I need to keep her attention on me. Just a little longer. Every second I can buy is another second for them to get closer.

"He wouldn't want this, Becky," I say, my voice steadier than I feel. "Your father..."

"Don't you dare speak about what he would want!" she snarls, taking a step closer. Perfect. That's it. Keep your focus on me.

"You took everything from him! Everything!"

Behind her, Ethan moves like a shadow, soundless and precise. Declan shifts to the left, a hulking silhouette against the deepening twilight. Mateo edges right, completing the triangle around her.

My heart hammers against my ribs. They came for me despite everything I said, everything I did to push them away. The cruelty I forced myself to inflict to protect them, from this very moment, this exact danger, was for nothing.

Relief and terror war inside me, relief that I'm not alone, terror that I've drawn them into the violence I tried to spare them from.

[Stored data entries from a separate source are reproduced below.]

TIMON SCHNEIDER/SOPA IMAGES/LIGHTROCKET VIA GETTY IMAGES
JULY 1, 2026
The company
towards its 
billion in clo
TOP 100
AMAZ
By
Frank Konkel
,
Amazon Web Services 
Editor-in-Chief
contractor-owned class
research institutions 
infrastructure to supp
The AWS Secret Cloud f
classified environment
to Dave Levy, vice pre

I catch Ethan's eye for the briefest of moments. His gaze is steady, focused, a silent promise.We're here. We know. We understand.

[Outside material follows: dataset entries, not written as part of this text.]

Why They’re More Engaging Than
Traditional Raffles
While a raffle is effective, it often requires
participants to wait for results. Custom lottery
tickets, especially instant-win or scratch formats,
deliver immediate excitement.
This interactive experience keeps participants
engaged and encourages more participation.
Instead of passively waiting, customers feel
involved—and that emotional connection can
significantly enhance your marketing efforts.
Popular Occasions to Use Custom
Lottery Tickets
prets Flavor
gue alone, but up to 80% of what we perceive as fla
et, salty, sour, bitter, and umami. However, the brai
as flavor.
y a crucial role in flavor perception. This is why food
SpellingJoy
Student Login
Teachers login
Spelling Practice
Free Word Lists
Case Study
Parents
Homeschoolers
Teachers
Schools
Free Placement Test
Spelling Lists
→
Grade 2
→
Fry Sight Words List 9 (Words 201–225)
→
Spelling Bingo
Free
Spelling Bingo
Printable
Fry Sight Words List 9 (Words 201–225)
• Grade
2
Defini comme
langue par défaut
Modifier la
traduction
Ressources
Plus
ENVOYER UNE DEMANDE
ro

The air around us seems to vibrate with tension, with the unspoken words between us all. I want to scream at them to run, to leave me, that Becky is unpredictable, dangerous. But the words stick in my throat.

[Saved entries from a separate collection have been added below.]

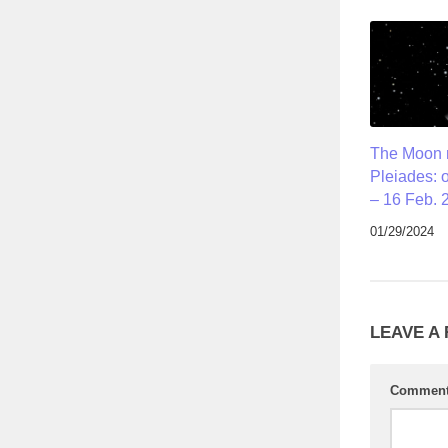
The Moon 
Pleiades: 
– 16 Feb. 
01/29/2024
LEAVE A
Commen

"Drop the weapon." Ethan's voice cuts through the night, calm and authoritative. "Now."

Becky freezes. For a heartbeat, she doesn't move, doesn't breathe. Then slowly, she turns her head just enough to see Ethan in her peripheral vision, gun still trainedon me.

"Well," she says, her voice eerily calm, "isn't this touching. The knights in shining armor, come to rescue their damsel."

"It's over, Becky," Ethan says, taking a careful step forward. "You're outnumbered. Put down the gun."

She laughs, the sound sharp and brittle like ice cracking. "Outnumbered? Is that supposed to scare me?" Her finger tightens on the trigger. "I've got nothing to lose."

The pool water laps gently against the edges behind me, a soft, rhythmic sound at odds with the jagged tension of the moment. I'm acutely aware of its presence, the depth, the darkness, the memories of panic and helplessness. One step backward, and I'd fall in. Part of me wonders if that might be safer than standing here with a gun pointed at my heart.

"We don't want to hurt you," Mateo says, his voice tight with controlled fear. His golden eyes gleam in the fading light, fixed on Becky but somehow communicating with me. I see his fear, not for himself, but for me. "But we will if you don't drop that gun right now."

My eyes lock with his for the briefest moment. A silent communication passes between us, love, fear, determination. I see in his face how my phone call worked, how he understood. How they all understood.

"Look at this," Becky says, glancing between us. "So sweet. You really think they love you, don't you, Jade? Just like my father loved you?" Her smile is savage. "We both know how that ended."

"This isn't going to end the way you think," Declan rumbles, his massive frame tense as a coiled spring. I can read the subtle shifts in his stance, the slight bend in his knees, the way his weight has moved to the balls of his feet. He's preparing to move. "Put down the gun."

Becky's eyes dart between the three men, her breathing quickening. I can see the calculation in her expression, the desperate search for a way out, the dawning realization that there isn't one.

A breeze ripples across the pool's surface, sending tiny waves lapping against the edge behind my heels. The water glows an eerie blue from the underwater lights, casting strange, shifting shadows across all our faces.

"You know what my father told me once?" Becky asks, her voice taking on a strange, nostalgic quality. "He said some people are just born to be sacrificed for the greatness of others. I didn't understand what he meant then."

I see the change in her eyes before anyone else does, the moment when desperation hardens into resolve. The moment when she decides there's no way out.

"Fine," she says, something shifting in her eyes. Something cold. Dead. "I'll go. But I'm taking what I came for."

Time slows.

She swivels back toward me, arm extending, aim steadying.